1.12.4.1. Target format

A valid representation of multioutput y is a dense matrix of shape(n_samples, n_output) of floats. A column wise concatenation ofcontinuous variables. An example of y for 3 samples:

>>> y = np.array([[31.4, 94], [40.5, 109], [25.0, 30]])>>> print(y)[[ 31.4 94. ] [ 40.5 109. ] [ 25. 30. ]]

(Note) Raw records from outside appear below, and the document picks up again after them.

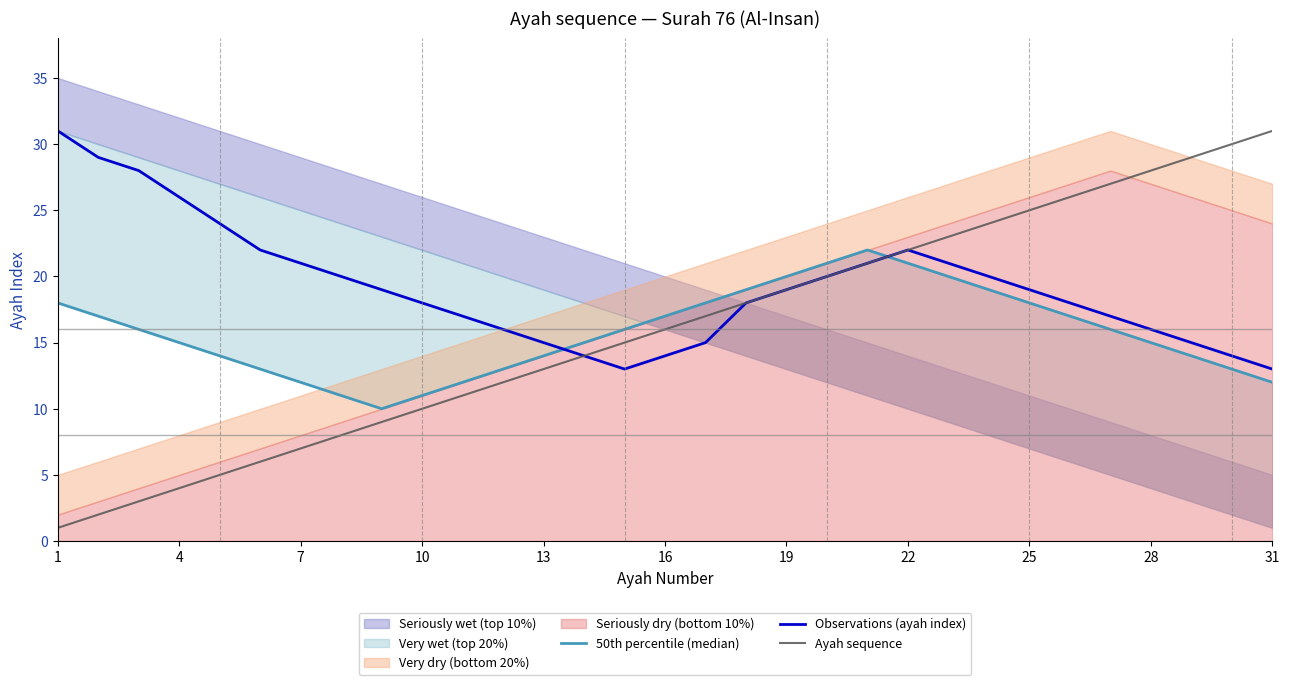

What is the maximum value for Observations (ayah index)?

31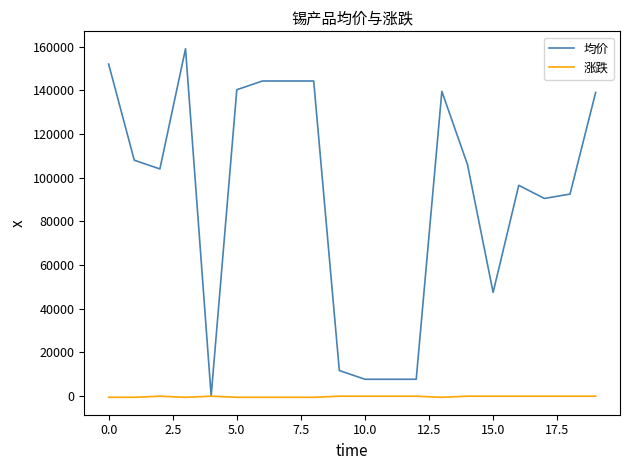

Which series has the widest spread of values?

均价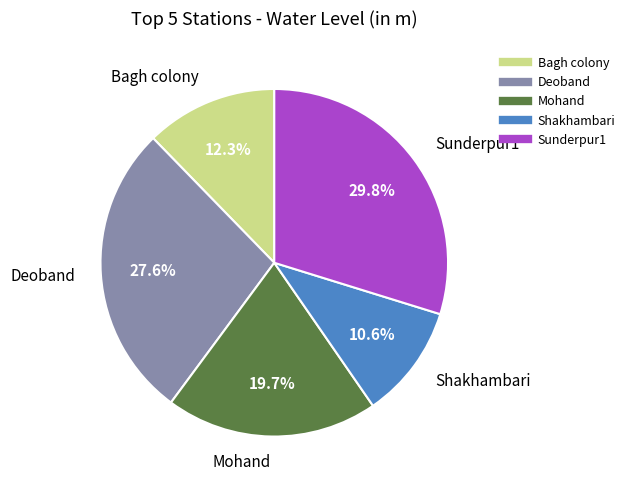

To the nearest percent, what percentage of the pie is Bagh colony?

12%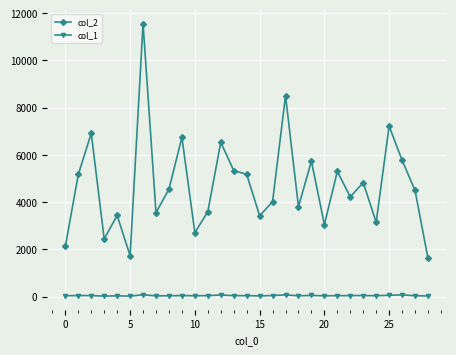

Which series has the largest total across all categories?

col_2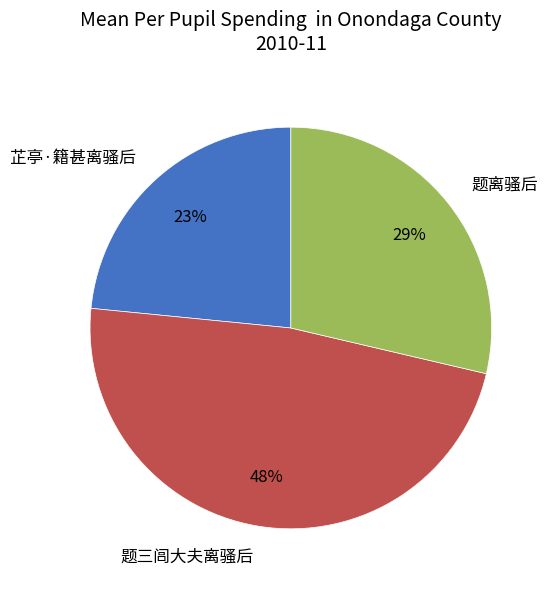

Is there a majority slice in this chart?

No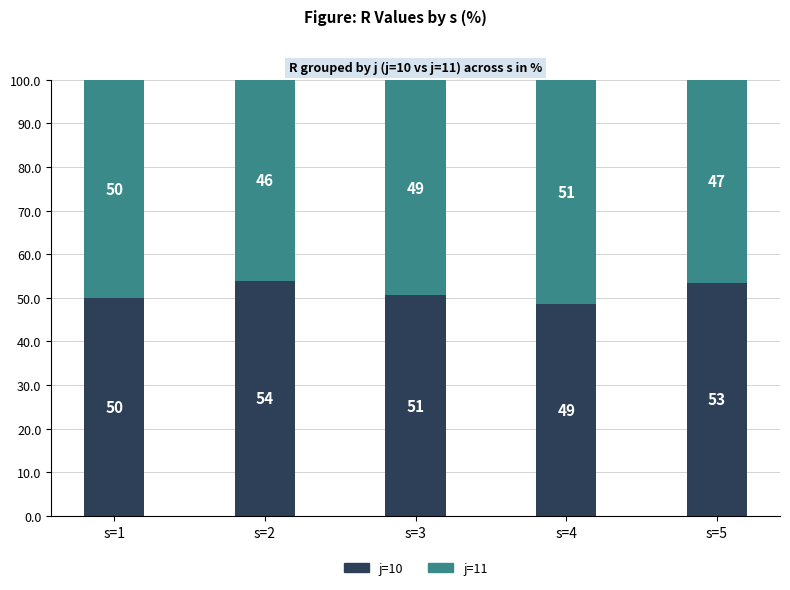

What are all the series names shown in the legend?

j=10, j=11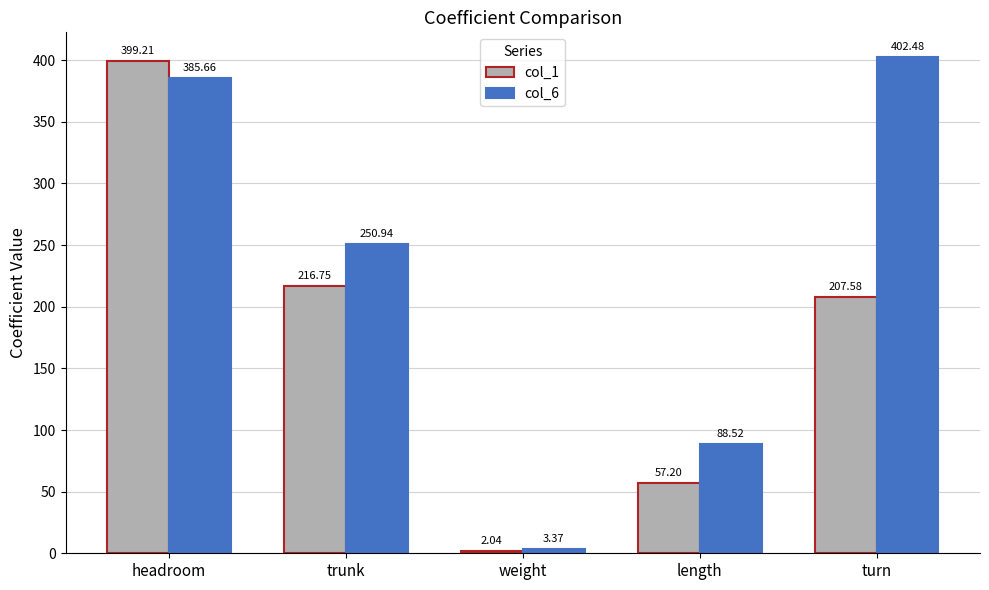

Read the col_1 value at headroom.

399.2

1.12.4.2. MultiOutputRegressor

Multioutput regression support can be added to any regressor withMultiOutputRegressor. This strategy consists offitting one regressor per target. Since each target is represented by exactlyone regressor it is possible to gain knowledge about the target byinspecting its corresponding regressor. AsMultiOutputRegressor fits one regressor pertarget it can not take advantage of correlations between targets.

Below is an example of multioutput regression:

>>> from sklearn.datasets import make_regression>>> from sklearn.multioutput import MultiOutputRegressor>>> from sklearn.ensemble import GradientBoostingRegressor>>> X, y = make_regression(n_samples=10, n_targets=3, random_state=1)>>> MultiOutputRegressor(GradientBoostingRegressor(random_state=0)).fit(X, y).predict(X)array([[-154.75474165, -147.03498585, -50.03812219], [ 7.12165031, 5.12914884, -81.46081961], [-187.8948621 , -100.44373091, 13.88978285], [-141.62745778, 95.02891072, -191.48204257], [ 97.03260883, 165.34867495, 139.52003279], [ 123.92529176, 21.25719016, -7.84253 ], [-122.25193977, -85.16443186, -107.12274212], [ -30.170388 , -94.80956739, 12.16979946], [ 140.72667194, 176.50941682, -17.50447799], [ 149.37967282, -81.15699552, -5.72850319]])

1.12.4.3. RegressorChain

Regressor chains (see RegressorChain) isanalogous to ClassifierChain as a way ofcombining a number of regressions into a single multi-target model that iscapable of exploiting correlations among targets.

1.12. Multiclass and multioutput algorithms (2024)
Top Articles
Latest Posts
Article information

Author: Fr. Dewey Fisher

Last Updated:

Views: 5943

Rating: 4.1 / 5 (62 voted)

Reviews: 85% of readers found this page helpful

Author information

Name: Fr. Dewey Fisher

Birthday: 1993-03-26

Address: 917 Hyun Views, Rogahnmouth, KY 91013-8827

Phone: +5938540192553

Job: Administration Developer

Hobby: Embroidery, Horseback riding, Juggling, Urban exploration, Skiing, Cycling, Handball

Introduction: My name is Fr. Dewey Fisher, I am a powerful, open, faithful, combative, spotless, faithful, fair person who loves writing and wants to share my knowledge and understanding with you.